One by one, the storytellers depart, until suddenly it’s just you and the narrator, alone in the dark…-Goodreads
Thirteen Chairs Review
I had trouble, initially, getting into Thirteen Chairs. I don’t know if I was just a bit too distracted or what. However, once I actually got through the first story, I was officially hooked, and just read it straight through.
I liked how all the stories had their own flavor / were truly told in the ‘voice’ of the person presenting them. My favorite was probably the Woodsman one, simply because trying to read it out loud made me laugh. There are nods to classic horror stories in some of the tales, but also some refreshingly modern ones. A particularly creepy one, to me, was “Unputdownable”. It tells the tale of a book that truly hooks. While none of the stories are particularly unique, they’re well-written and easy to read.
Thirteen Chairs is definitely a solid collection of ghost stories, which kind of surprises me because it’s aimed at 12-17 year olds. I like how it was all tied together via just a few pages in between each story. Shelton does a good job of building the tension in the young boy. The ending, which is a little bit of a surprise even though it really shouldn’t have been, was interesting and disconcerting. Plus, the idea of a bunch of ghosts getting together to try to scare each other is just a fun, unique idea.

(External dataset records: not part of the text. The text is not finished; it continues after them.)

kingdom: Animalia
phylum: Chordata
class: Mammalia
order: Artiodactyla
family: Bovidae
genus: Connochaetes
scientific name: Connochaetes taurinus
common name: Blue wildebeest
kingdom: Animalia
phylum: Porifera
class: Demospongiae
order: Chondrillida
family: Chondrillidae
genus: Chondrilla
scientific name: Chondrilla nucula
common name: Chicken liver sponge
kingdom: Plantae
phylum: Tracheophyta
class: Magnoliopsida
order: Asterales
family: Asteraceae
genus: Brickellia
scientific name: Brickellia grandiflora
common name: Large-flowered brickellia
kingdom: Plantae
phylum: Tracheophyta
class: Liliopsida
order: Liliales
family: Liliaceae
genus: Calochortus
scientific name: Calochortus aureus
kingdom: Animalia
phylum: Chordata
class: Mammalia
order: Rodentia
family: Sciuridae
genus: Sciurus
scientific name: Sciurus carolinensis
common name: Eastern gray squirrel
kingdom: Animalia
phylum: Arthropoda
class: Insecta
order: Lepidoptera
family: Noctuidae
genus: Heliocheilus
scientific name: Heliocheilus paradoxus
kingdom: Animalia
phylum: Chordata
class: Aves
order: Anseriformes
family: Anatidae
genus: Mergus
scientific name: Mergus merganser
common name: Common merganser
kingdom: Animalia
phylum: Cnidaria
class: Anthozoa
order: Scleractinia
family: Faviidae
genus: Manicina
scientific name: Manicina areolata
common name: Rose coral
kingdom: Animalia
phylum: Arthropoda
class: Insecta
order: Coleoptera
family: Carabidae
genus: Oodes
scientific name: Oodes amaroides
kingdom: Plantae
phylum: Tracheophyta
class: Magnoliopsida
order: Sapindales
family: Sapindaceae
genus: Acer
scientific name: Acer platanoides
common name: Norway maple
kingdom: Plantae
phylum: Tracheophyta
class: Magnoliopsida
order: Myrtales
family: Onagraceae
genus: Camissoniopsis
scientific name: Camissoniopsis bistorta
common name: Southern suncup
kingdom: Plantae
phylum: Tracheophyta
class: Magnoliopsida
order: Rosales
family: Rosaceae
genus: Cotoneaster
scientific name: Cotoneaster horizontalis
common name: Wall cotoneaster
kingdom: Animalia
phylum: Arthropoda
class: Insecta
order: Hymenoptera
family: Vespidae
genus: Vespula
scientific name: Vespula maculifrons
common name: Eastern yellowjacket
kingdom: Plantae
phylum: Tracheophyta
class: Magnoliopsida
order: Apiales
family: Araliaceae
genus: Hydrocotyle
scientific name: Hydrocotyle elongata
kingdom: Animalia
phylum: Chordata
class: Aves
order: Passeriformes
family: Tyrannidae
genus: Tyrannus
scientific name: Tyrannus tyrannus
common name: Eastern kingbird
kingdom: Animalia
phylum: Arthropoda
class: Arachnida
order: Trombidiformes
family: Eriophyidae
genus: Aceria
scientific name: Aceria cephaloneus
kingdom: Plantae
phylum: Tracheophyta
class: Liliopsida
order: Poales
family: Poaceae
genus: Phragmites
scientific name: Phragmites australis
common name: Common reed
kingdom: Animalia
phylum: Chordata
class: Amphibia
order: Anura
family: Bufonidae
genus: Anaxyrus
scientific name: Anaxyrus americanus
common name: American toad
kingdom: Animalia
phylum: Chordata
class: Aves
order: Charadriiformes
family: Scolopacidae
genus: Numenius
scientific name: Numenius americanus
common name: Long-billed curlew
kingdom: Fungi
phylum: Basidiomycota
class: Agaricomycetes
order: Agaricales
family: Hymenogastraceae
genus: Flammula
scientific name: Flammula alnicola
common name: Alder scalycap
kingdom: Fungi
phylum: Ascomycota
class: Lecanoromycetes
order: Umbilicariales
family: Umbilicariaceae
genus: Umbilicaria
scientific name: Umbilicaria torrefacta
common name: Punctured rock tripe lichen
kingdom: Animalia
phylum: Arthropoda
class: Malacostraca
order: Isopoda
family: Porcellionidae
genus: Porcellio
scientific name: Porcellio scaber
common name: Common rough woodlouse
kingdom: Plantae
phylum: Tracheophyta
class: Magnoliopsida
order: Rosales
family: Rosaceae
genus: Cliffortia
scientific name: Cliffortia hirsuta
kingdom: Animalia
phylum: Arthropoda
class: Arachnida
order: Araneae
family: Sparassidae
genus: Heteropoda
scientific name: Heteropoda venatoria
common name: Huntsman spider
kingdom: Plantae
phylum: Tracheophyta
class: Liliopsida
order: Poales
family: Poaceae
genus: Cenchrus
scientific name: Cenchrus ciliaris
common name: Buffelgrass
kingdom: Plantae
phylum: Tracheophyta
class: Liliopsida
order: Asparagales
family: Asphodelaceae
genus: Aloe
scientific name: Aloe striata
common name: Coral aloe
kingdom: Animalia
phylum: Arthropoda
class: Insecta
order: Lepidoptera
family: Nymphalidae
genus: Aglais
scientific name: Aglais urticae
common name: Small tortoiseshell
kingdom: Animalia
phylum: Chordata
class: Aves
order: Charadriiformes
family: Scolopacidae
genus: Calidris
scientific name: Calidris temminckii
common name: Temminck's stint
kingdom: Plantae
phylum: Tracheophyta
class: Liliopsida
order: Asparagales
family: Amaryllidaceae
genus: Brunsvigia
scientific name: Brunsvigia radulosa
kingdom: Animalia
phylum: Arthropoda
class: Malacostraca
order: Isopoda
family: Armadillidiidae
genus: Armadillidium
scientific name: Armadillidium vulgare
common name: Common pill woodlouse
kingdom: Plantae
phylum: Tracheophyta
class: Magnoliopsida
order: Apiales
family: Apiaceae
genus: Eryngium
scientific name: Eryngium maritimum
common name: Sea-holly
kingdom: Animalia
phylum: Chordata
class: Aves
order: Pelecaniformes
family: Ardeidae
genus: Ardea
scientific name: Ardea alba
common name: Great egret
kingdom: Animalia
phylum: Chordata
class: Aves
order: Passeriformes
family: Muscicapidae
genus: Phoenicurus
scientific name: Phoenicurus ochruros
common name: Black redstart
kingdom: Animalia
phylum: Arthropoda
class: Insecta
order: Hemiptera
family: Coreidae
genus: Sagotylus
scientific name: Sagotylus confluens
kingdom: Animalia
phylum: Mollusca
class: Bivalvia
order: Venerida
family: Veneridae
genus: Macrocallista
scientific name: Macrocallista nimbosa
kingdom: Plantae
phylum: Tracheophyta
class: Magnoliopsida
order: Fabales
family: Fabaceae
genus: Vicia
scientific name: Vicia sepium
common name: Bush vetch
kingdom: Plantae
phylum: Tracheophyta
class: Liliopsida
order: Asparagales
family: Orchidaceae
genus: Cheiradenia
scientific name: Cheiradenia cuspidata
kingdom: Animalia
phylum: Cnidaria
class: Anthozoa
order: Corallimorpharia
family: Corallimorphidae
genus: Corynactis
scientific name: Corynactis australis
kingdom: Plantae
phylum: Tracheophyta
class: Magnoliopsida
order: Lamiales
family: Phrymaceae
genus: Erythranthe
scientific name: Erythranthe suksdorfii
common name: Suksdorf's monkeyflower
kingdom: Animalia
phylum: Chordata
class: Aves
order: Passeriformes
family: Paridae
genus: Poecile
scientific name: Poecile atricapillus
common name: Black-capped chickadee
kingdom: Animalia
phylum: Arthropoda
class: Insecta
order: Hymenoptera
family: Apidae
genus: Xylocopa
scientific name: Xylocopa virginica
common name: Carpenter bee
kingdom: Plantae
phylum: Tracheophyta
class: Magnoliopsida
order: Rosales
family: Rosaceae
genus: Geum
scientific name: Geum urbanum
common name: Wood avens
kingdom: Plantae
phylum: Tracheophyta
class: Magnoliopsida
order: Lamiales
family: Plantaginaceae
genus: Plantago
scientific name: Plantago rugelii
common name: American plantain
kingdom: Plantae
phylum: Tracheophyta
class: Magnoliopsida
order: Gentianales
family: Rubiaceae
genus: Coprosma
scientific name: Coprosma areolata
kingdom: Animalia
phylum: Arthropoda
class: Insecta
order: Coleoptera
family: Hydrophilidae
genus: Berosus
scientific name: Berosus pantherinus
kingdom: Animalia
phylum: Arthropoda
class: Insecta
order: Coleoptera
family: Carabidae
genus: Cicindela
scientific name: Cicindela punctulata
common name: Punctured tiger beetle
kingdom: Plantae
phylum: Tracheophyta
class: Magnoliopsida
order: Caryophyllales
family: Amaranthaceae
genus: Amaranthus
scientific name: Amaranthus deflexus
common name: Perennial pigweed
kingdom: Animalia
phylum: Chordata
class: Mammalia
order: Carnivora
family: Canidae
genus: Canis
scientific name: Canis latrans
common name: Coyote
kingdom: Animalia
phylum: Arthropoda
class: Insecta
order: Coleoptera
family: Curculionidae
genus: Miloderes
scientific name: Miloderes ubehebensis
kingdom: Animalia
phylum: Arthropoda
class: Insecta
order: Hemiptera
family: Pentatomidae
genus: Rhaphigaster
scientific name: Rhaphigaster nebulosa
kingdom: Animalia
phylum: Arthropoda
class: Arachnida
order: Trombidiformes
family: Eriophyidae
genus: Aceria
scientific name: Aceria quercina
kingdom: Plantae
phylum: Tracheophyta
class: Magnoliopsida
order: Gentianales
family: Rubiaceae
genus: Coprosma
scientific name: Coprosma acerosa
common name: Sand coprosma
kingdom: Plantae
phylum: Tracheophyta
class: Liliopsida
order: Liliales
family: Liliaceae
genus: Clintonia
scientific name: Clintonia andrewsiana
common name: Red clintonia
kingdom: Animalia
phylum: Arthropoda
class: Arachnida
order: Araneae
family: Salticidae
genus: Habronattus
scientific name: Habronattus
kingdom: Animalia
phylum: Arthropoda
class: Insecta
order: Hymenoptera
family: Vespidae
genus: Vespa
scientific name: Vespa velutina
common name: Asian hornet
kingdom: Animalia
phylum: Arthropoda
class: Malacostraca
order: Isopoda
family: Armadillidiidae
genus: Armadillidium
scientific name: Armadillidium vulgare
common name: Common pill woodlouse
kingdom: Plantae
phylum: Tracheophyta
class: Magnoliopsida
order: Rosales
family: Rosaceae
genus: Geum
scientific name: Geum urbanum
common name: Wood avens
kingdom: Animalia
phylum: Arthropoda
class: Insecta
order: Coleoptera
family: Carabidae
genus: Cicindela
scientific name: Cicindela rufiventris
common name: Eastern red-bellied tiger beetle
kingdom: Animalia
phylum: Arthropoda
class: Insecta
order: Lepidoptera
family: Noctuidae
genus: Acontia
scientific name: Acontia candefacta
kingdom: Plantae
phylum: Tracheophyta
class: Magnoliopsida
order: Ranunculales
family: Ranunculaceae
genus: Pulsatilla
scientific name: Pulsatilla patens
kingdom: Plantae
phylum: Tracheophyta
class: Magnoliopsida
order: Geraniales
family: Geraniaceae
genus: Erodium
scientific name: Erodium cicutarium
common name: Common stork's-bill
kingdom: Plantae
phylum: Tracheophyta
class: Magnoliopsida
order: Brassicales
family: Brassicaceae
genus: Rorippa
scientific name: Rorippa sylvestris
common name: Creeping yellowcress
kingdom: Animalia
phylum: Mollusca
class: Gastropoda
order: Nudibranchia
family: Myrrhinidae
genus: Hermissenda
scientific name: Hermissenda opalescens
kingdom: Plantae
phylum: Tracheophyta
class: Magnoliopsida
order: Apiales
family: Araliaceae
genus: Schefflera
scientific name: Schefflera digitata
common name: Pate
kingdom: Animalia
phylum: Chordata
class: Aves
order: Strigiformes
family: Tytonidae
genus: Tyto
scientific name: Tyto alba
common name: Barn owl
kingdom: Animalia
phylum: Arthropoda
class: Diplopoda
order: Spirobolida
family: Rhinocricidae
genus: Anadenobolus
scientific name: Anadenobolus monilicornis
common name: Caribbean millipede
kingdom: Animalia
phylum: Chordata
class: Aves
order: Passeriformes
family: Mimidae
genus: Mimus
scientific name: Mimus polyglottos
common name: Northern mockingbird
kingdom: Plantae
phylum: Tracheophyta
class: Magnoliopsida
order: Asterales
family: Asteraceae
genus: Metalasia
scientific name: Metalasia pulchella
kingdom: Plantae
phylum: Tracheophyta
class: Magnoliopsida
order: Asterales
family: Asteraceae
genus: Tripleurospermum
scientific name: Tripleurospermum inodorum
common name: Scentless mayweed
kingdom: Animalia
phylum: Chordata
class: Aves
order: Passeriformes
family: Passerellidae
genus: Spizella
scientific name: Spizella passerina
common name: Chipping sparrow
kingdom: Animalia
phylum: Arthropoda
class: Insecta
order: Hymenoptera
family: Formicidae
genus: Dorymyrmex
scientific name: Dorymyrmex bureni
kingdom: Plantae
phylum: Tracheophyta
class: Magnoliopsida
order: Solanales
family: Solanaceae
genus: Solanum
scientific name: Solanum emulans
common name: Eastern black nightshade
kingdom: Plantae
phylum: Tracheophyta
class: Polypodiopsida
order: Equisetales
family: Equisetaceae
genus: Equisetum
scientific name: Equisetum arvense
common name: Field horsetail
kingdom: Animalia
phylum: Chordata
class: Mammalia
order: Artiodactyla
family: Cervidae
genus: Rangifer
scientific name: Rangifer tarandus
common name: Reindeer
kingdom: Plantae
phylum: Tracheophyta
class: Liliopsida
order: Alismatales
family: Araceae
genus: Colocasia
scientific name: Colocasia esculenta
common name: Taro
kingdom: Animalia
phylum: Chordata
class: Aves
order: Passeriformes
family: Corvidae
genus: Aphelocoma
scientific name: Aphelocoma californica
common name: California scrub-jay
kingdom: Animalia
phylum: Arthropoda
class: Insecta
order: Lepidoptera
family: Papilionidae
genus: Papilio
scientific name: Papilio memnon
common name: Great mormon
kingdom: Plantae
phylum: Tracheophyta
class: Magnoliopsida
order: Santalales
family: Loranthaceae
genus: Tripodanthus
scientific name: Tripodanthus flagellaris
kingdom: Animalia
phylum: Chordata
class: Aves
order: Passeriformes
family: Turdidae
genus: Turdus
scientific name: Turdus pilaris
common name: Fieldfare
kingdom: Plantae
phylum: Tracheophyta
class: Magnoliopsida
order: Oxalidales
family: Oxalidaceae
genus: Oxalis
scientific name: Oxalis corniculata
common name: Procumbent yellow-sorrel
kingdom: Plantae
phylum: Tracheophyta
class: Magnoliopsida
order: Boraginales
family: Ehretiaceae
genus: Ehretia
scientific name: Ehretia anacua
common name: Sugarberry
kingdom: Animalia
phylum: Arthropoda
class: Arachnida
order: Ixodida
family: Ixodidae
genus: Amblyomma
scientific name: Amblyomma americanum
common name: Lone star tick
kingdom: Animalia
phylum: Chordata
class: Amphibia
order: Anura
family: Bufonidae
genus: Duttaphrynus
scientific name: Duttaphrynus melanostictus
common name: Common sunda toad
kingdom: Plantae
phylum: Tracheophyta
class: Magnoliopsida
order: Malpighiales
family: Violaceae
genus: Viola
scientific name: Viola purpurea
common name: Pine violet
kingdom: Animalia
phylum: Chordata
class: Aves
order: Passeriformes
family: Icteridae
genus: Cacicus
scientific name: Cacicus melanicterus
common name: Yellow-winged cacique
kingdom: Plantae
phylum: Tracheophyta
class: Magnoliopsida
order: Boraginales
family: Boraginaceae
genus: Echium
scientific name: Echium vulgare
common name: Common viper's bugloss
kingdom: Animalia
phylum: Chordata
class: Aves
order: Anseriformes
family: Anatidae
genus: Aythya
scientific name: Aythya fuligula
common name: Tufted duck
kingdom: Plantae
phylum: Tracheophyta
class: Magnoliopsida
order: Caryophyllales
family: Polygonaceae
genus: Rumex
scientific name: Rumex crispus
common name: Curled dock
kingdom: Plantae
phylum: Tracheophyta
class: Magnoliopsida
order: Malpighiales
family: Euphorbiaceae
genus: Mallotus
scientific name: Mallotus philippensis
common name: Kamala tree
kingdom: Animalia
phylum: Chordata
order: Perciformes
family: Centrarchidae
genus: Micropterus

Overall, Thirteen Chairs by Dave Shelton didn’t quite live up to my expectations (I think I was thinking it’d be a bit more adult than it was), but it was a good read nevertheless. The stories are definitely appropriate for the intended age range, and perhaps even a bit younger (depending upon the maturity level of the child.) Obviously, its one adults can enjoy, too, if they keep in mind that it is aimed at a younger audience. After all, a good ghost story never gets old.